During part of the performance Dr Charrett, dressed as the Gaza-Jericho Agreement 1994 and articulating the documents ‘voice’ engages in a dialogue with what she calls the ‘gaps’ in the document. These ‘gaps’ are the aspects of the agreement that act to consolidate and structure the oppression of the Palestinian people. In her performative style the ‘gaps’ are articulated as questions from an imaginary audience such as the question from ‘the little boy from Gaza with no legs’ who asks if there is any restriction on the number, size or quantity of Israeli weaponry to be used in the West Bank of the Gaza Strip.
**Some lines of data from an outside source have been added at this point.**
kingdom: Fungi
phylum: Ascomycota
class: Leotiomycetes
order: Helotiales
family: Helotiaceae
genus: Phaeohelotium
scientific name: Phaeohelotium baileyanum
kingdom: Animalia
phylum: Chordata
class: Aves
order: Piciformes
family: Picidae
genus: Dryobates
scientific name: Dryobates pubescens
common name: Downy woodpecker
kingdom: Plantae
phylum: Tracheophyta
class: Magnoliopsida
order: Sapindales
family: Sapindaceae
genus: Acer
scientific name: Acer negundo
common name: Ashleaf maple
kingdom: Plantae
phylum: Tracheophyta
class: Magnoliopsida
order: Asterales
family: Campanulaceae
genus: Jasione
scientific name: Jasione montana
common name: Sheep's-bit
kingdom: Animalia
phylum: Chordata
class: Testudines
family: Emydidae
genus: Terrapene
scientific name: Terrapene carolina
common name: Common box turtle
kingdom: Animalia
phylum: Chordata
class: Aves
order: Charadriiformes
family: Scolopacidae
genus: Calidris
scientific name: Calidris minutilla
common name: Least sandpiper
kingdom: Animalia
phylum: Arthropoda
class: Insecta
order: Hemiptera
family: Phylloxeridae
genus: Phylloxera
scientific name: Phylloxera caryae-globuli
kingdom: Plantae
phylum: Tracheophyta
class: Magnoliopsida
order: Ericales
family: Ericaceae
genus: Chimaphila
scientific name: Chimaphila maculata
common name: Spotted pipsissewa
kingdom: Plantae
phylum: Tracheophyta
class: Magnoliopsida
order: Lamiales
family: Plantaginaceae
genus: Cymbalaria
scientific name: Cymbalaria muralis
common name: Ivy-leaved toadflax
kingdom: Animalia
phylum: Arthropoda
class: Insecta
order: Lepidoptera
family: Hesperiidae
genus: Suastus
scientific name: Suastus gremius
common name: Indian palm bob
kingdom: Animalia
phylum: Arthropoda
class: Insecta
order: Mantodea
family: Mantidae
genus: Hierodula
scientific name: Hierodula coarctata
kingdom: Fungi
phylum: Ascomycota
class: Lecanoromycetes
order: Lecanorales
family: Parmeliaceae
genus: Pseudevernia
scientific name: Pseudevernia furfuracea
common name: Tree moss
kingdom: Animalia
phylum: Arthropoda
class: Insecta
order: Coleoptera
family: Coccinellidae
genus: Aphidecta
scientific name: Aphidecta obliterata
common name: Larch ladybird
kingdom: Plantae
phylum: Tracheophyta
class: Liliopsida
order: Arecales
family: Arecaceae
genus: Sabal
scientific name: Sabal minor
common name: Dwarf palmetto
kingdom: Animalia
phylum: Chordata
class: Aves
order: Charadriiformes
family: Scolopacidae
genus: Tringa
To which she replies, channelling the voice of the Gaza–Jericho Agreement, ‘no sweetheart, that’s not how this works’.  

Dr Charrett goes on to speak from the position of several different objects and embodying their design, circulation and intervention into life aiming to dislocate the appearance of order that permits the waging and witnessing of the continued violence against the Palestinian.

Following the performance, the floor was opened up to members of the ISRU to ask questions. 

Dr Catherine Charrett was asked where she sees this performance going in terms of the venues or the potential audiences. She replied that there is, in fact, a variety of different potential avenues for this performance. One of these would be potentially screening the performance at a theatre festival. 

One of the areas raised in this discussion was the interpretive dimension of performance, whether performance as a research method lays in the way in which different audiences will interpret the performance differently. It was suggested it is, potentially, impossible to control people’s interpretations of performance and thus, performance emerges as a space for us to rethink our knowledge of an issue. 

Dr Charrett was then asked whether she had considered taking the show to Israel or Palestine. She replied she was unsure as to whether she would do this. One of the potential spaces for the performance that had been suggested was a Palestinian museum. She said that she had hesitations about taking something so ugly, a show about technologies of war and occupation, to such a beautiful space. 

Dr Charrett uses projections at various stages of the performance. Dr Charrett was asked about difficulties of using technology during a performance which seems to be so critical of technology. Dr Charrett explained the performance is less of a critique of technology but more of a critique of the European/colonialist idealisation of technological violence and industry of security technology, where extreme vulnerability is seen as an economic opportunity. 

The ISRU would like to thank Dr Catherine Charrett for her incredibly interesting and engaging performance and for taking the time to come and perform at Cardiff University.